=== Task to carry out ===
Please repeat the records exactly from their first line, finishing at the line containing "ce sourcing. This" and including it.

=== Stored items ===
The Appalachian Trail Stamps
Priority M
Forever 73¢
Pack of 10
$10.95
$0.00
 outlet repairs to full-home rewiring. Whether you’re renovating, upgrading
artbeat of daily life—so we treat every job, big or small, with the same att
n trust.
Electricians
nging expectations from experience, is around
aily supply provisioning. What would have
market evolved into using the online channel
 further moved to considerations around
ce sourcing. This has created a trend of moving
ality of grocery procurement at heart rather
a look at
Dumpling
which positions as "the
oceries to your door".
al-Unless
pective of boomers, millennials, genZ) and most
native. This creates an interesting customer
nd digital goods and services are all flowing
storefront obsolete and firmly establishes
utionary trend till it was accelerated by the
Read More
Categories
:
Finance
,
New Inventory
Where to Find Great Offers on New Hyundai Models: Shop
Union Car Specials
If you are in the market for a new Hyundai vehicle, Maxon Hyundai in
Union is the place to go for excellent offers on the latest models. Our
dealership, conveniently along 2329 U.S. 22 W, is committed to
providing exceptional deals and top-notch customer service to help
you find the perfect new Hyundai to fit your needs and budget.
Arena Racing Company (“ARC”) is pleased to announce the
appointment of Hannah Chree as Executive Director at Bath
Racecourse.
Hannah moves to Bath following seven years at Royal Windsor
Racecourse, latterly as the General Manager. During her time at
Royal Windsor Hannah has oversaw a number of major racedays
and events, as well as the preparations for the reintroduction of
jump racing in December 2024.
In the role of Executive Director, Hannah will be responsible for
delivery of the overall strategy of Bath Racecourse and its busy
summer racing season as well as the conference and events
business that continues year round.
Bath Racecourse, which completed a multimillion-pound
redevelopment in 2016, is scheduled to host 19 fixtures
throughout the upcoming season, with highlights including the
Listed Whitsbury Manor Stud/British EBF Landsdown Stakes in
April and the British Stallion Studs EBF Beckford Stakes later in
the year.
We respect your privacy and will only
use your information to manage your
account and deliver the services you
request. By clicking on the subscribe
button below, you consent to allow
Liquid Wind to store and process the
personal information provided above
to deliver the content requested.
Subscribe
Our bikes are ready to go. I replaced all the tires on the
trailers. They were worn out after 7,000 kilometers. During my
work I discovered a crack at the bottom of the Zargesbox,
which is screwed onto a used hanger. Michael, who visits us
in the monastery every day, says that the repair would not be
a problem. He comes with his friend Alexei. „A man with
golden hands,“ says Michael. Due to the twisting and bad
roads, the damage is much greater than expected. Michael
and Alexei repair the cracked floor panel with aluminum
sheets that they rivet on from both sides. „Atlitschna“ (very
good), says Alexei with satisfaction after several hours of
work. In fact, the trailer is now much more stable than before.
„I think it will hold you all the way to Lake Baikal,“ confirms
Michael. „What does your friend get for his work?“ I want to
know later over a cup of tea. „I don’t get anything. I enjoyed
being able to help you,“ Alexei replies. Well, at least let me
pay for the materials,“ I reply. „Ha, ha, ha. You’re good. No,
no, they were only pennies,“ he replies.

=== Reply to the exercise ===
The Appalachian Trail Stamps
Priority M
Forever 73¢
Pack of 10
$10.95
$0.00
 outlet repairs to full-home rewiring. Whether you’re renovating, upgrading
artbeat of daily life—so we treat every job, big or small, with the same att
n trust.
Electricians
nging expectations from experience, is around
aily supply provisioning. What would have
market evolved into using the online channel
 further moved to considerations around
ce sourcing. This has created a trend of moving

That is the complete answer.